EXERCISE OBJECTIVE -
Your output must consist of the records printed verbatim, with the pictures excluded.

PROVIDED RECORDS -
------------------------------------------------

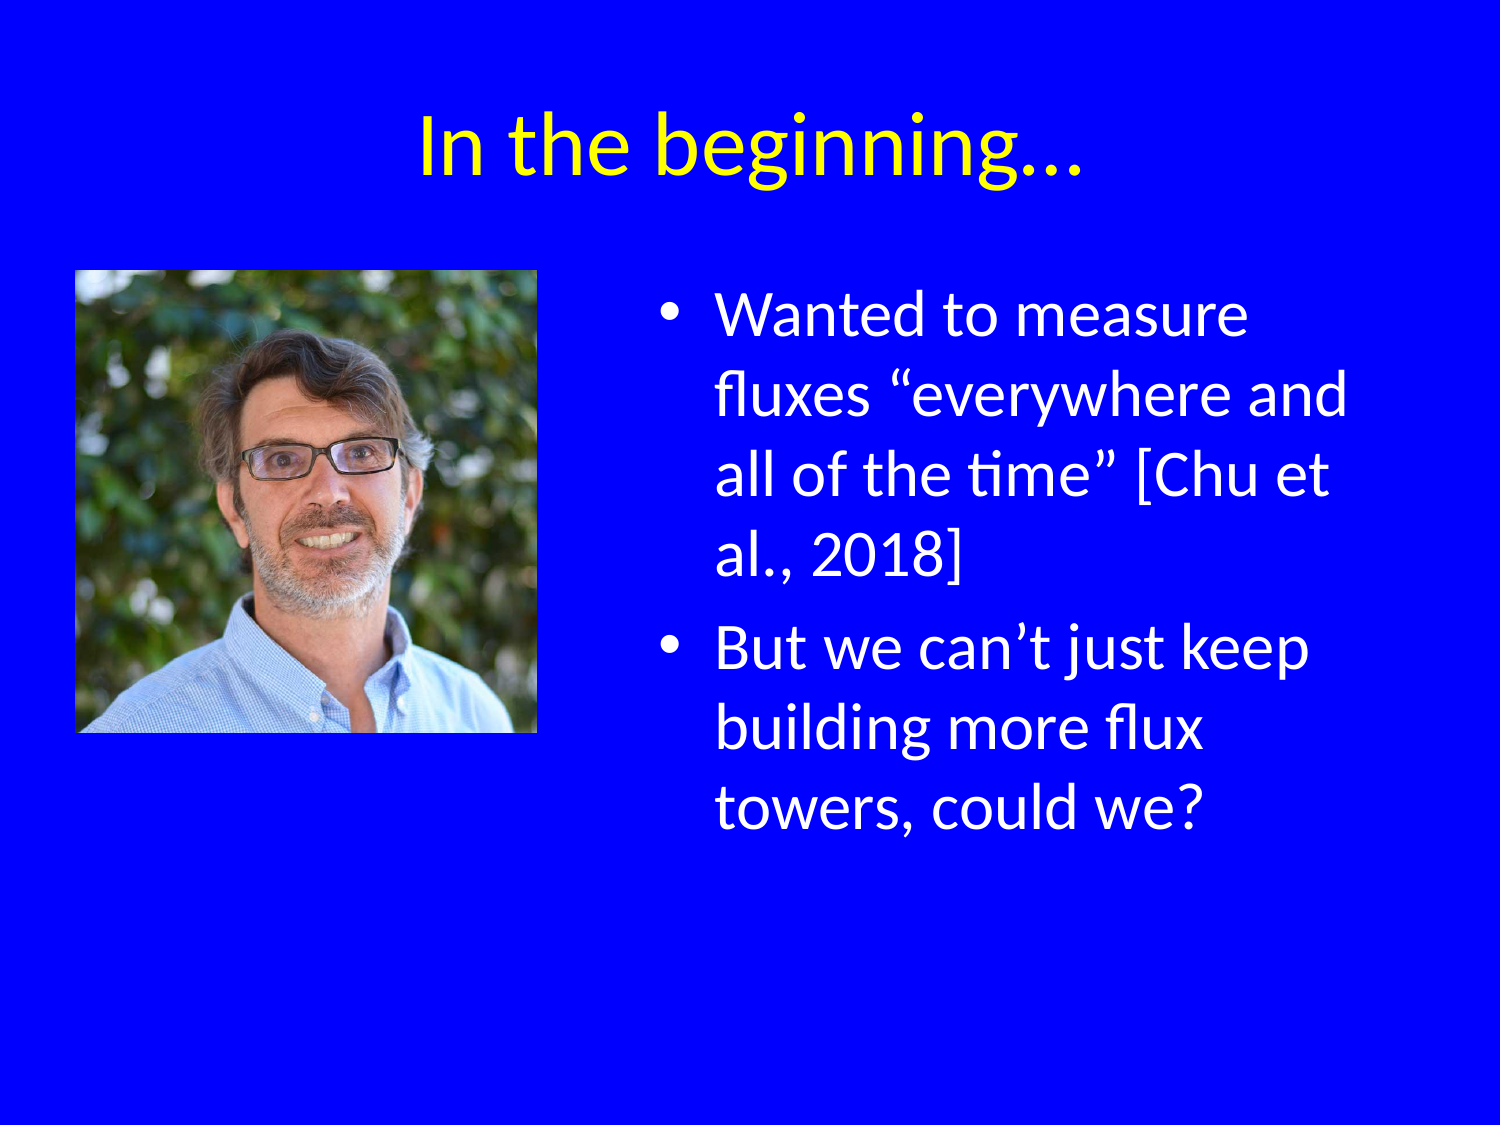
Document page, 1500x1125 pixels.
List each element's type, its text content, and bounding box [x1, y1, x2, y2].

picture [74, 270, 538, 733]
title In the beginning… [75, 45, 1425, 233]
list Wanted to measure fluxes “everywhere and all of the time” [Chu et al., 2018] But we can’t just keep building more flux towers, could we? [643, 262, 1425, 1005]
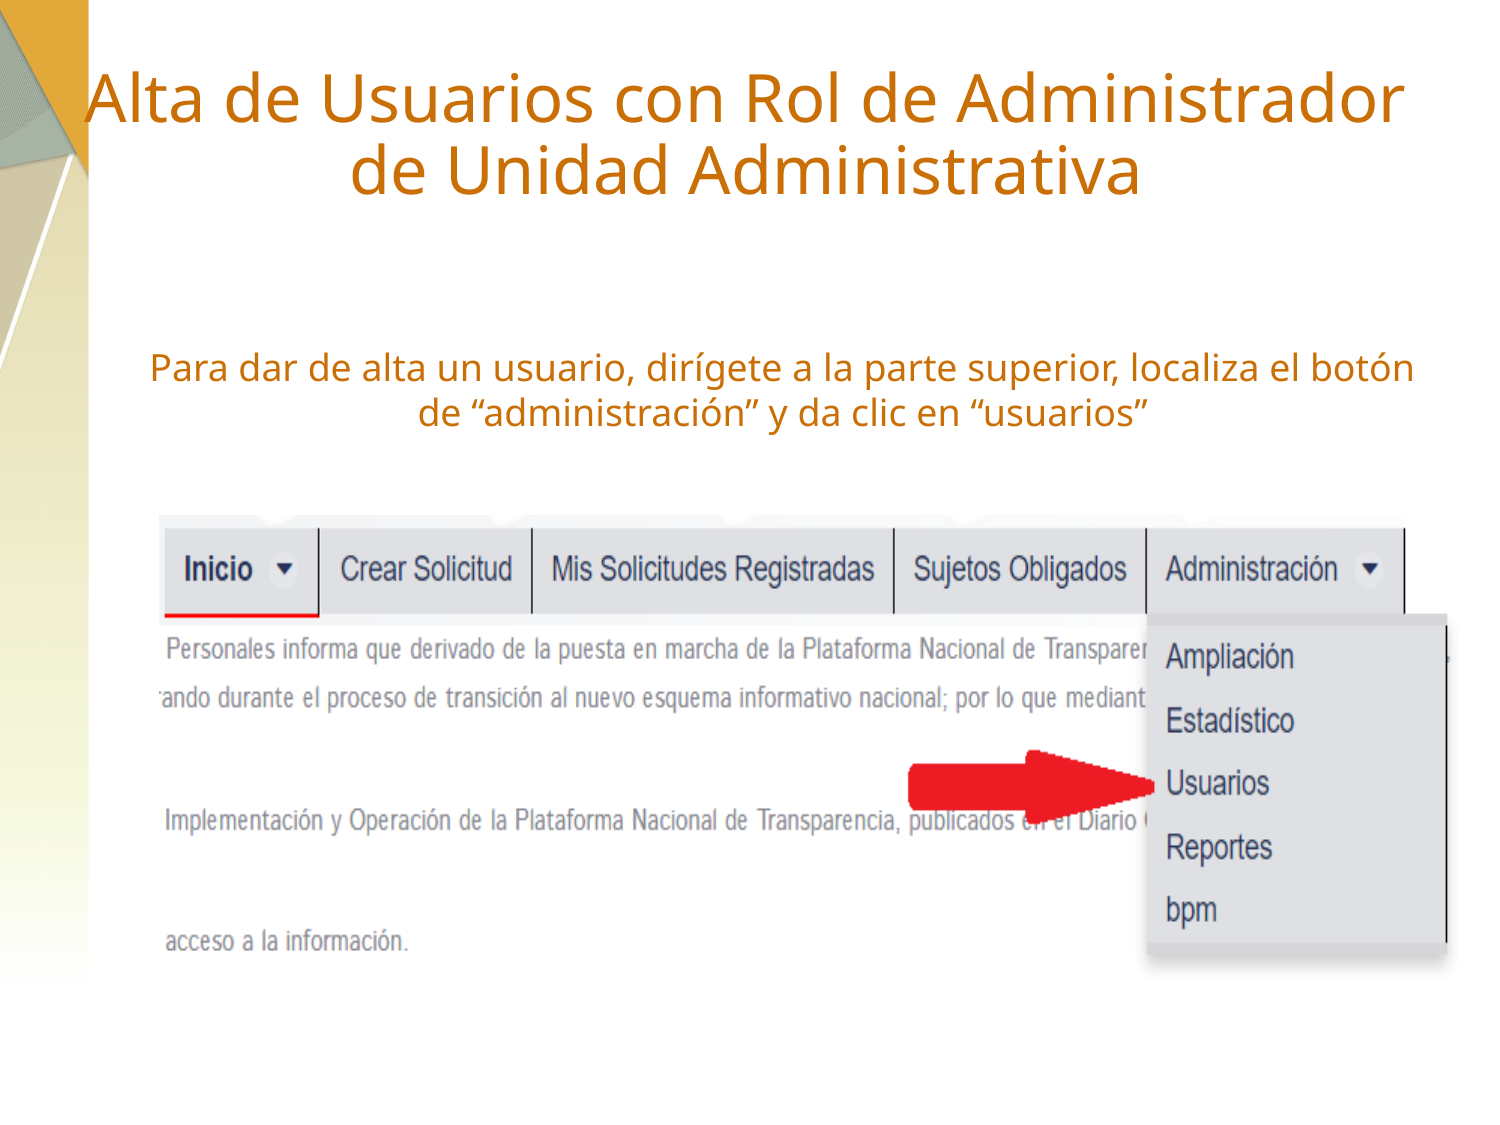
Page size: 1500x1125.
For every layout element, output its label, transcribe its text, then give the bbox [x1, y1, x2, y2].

text_box Para dar de alta un usuario, dirígete a la parte superior, localiza el botón de “administración” y da clic en “usuarios” [123, 337, 1443, 441]
picture [0, 0, 88, 985]
picture [159, 514, 1459, 988]
text_box Alta de Usuarios con Rol de Administrador de Unidad Administrativa [28, 19, 1465, 256]
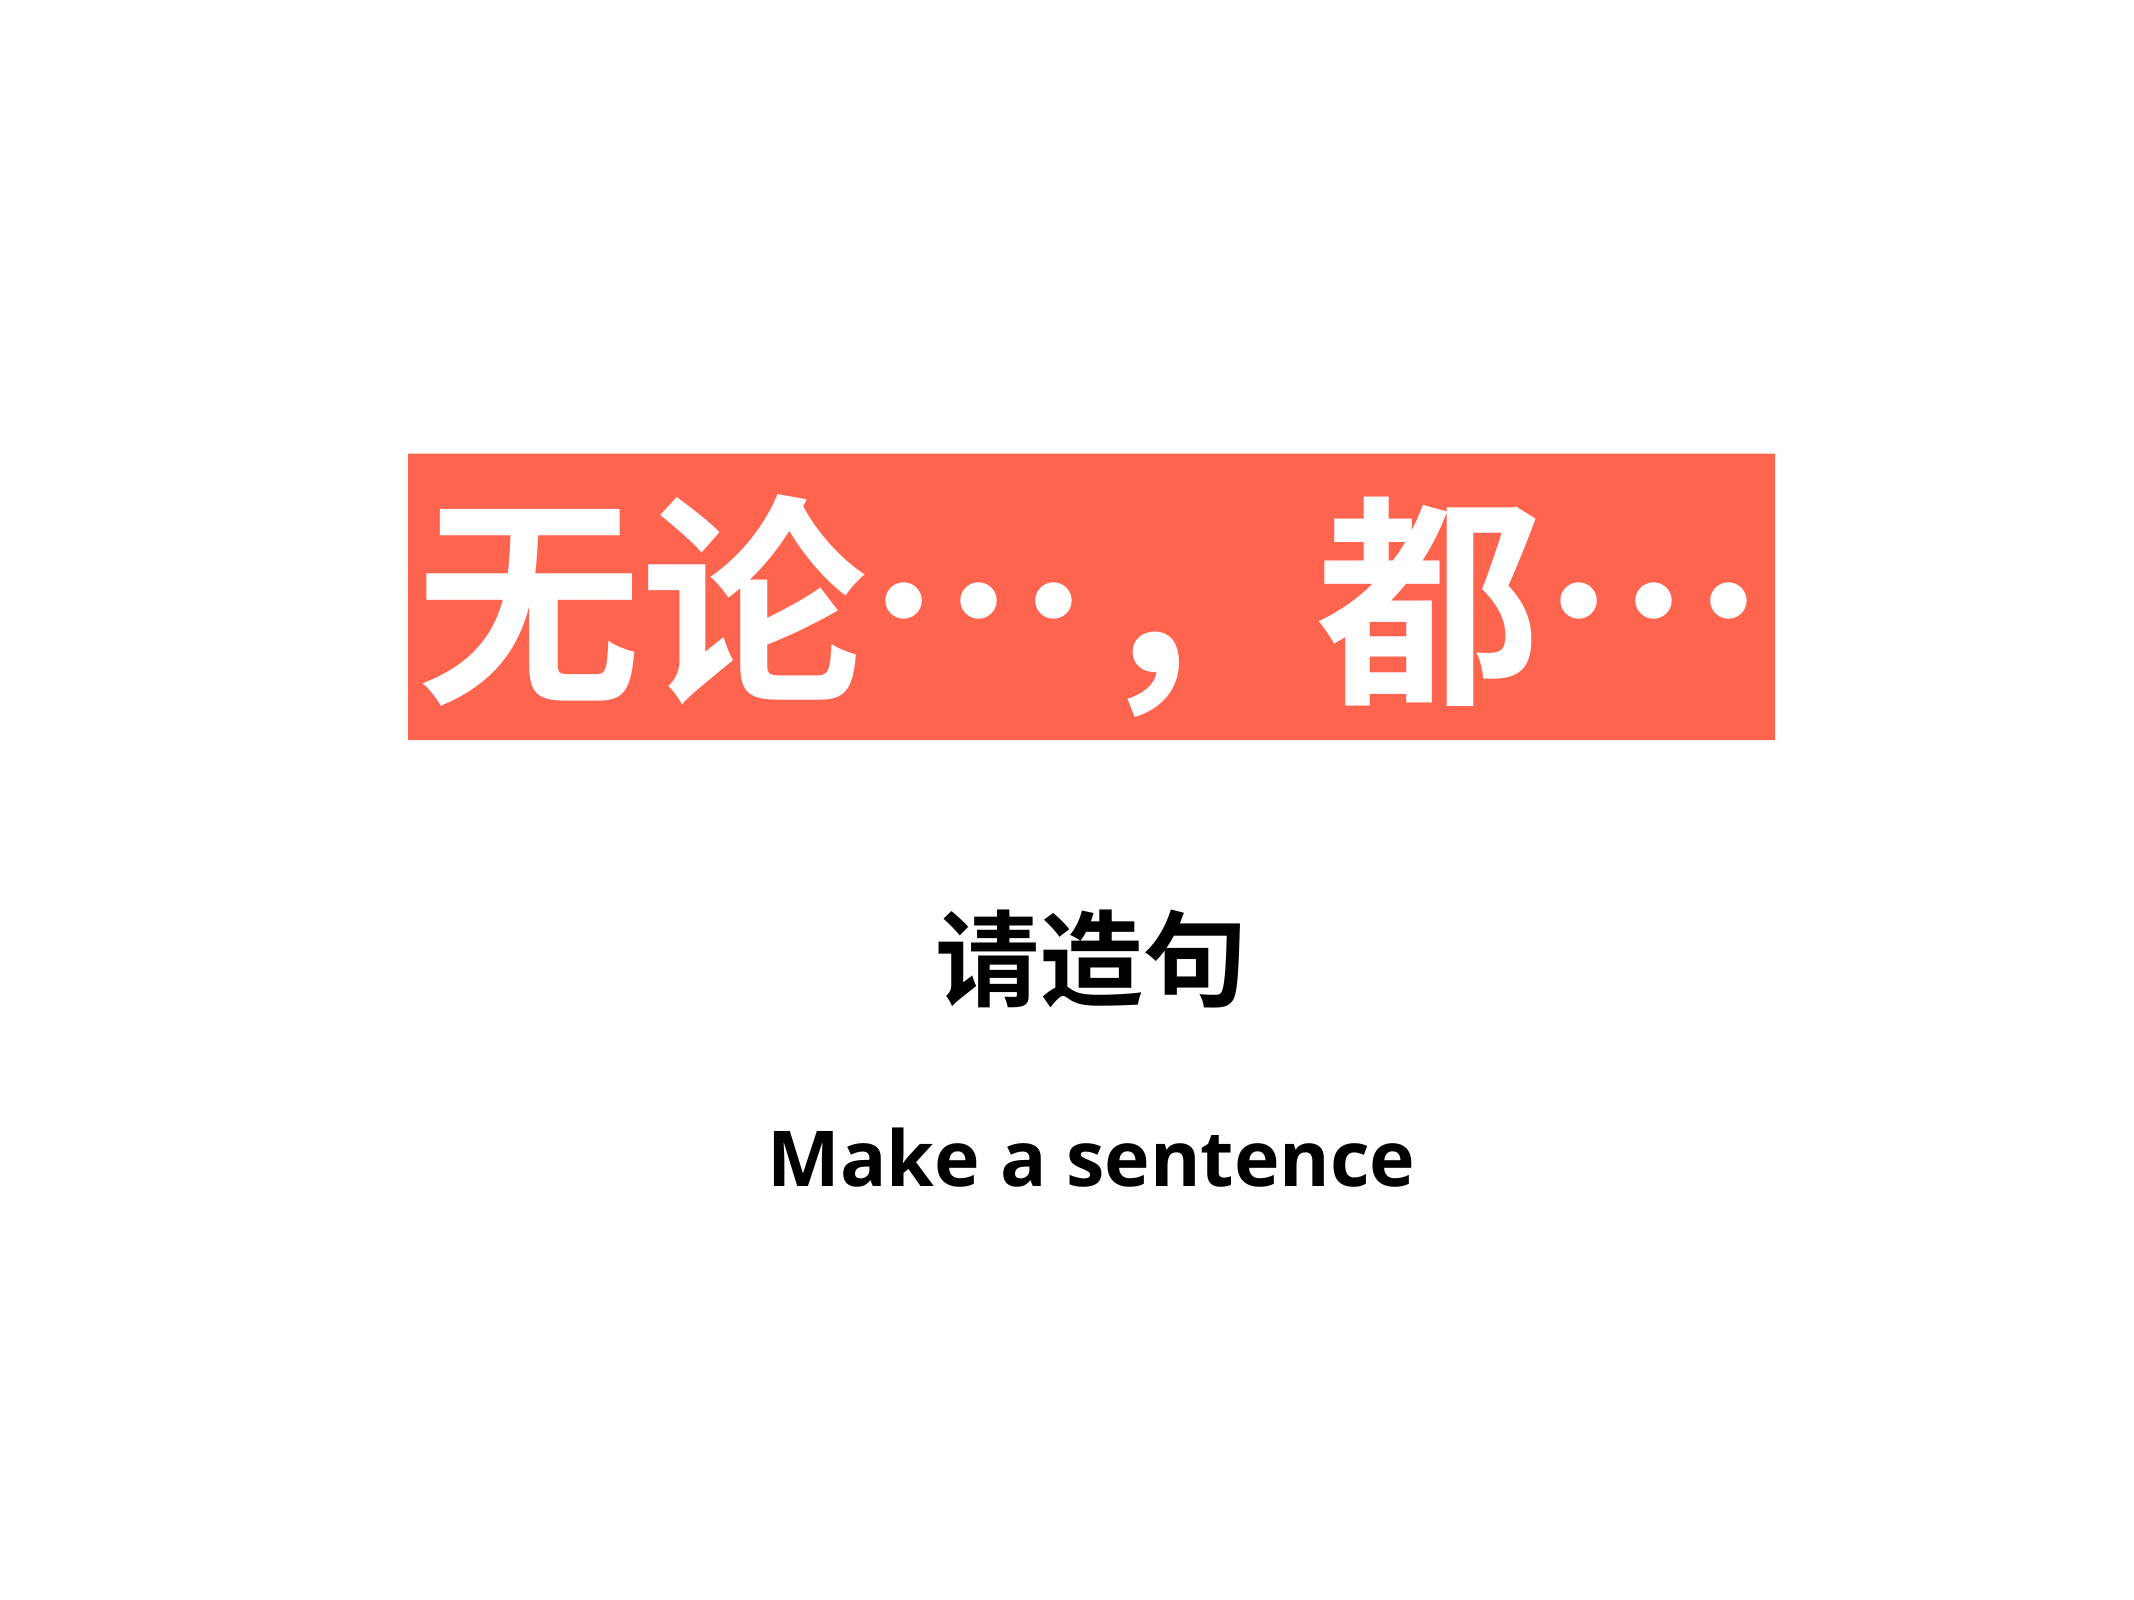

------------------------------------------------

RESPONSE TO THIS TASK -
Document page, 1500x1125 pixels.
List each element's type, its text content, and bounding box [x1, y1, x2, y2].

picture [74, 270, 538, 733]
title In the beginning… [75, 45, 1425, 233]
list Wanted to measure fluxes “everywhere and all of the time” [Chu et al., 2018] But we can’t just keep building more flux towers, could we? [643, 262, 1425, 1005]
Page size: 1500x1125.
For every layout element, output its label, transcribe its text, then give the bbox [x1, y1, x2, y2].

text_box Para dar de alta un usuario, dirígete a la parte superior, localiza el botón de “administración” y da clic en “usuarios” [123, 337, 1443, 441]
picture [0, 0, 88, 985]
picture [159, 514, 1459, 988]
text_box Alta de Usuarios con Rol de Administrador de Unidad Administrativa [28, 19, 1465, 256]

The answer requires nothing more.